O.C. Home: Change Artists

A Coto de Caza couple turns a less-than-perfect house into a home

Prospective buyers don’t always end up with the storied homes of their dreams. They usually take their newfound digs—however imperfect—and make them their own. Such was the case for Dean and Carla Soll. With three children, her live-in parents, and five cars to juggle, they needed more room, so in 2009, they began searching for a property. 

Dean, president of SubZero Constructors, a Rancho Santa Margarita company that builds refrigerated buildings and warehouses, bid on an empty lot in gated Coto de Caza. But the bank, deep into a mountain of foreclosures, didn’t respond, so the Solls looked at other properties. A classic, two-story Colonial in the same area had great bones, but its blue floral carpet, brass chandeliers, and country French furnishings turned him off. “He walked out,” Carla recalls. 

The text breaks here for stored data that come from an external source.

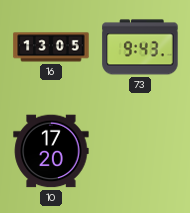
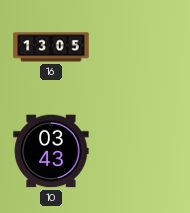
73: 9:43 -> none
10: 17:20 -> 03:43
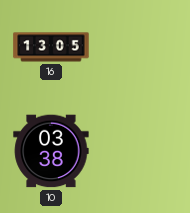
10: 03:43 -> 03:38
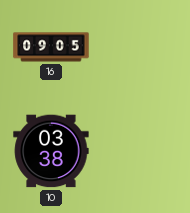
16: 13:05 -> 09:05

“It just wasn’t what I wanted,” Dean says. “I had envisioned a custom, modern home that I would build from scratch.” 

With still no response from the bank, Carla, an interior design hobbyist, persuaded her husband to take a second look at the Colonial. “Even though it was traditional on the outside,” she says, “I knew we could turn the inside into the warm, modern-contemporary we both wanted.” She also knew that building from scratch would confine them to their cramped home for their children’s final years of high school, not to mention that her parents badly needed easy-access, ground-floor space.

They bought the Colonial.

The front door of their renovated home is now electric blue, to add a jolt of color to the white, classic-column exterior and to hint at the new modernity that awaits inside. Jettisoned: the traditional staircase, carpet, and chandelier. In their place: a sleek powder-coated, metal-and-wood stairway, dark wood floors, and an Italian-style chandelier with exposed bulbs.

The Solls added modern furniture and pared-down window treatments, and replaced brass hardware with brushed nickel. They also modernized most of the existing lighting fixtures, and painted the downstairs walls gallery white, the perfect foil for the colorful expressionist paintings Bolivian-born Carla creates. 

But it’s the new 22-foot, marble bar that makes guests ooh and aah. Inglewood architect Chris Mercier realized Dean’s dream of a commercial-style home bar. Dubbed the Esso Club West after his college watering hole, it has three TVs, a Sonos sound system, a dual-tap Kegerator, a Sub-Zero wine fridge, a Bosch professional ice maker, and a built-in Miele coffee maker. It’s the perfect indoor-outdoor space for entertaining. “We’re both so happy with the house and how it turned out,” says Carla. “We especially love the modern bar.”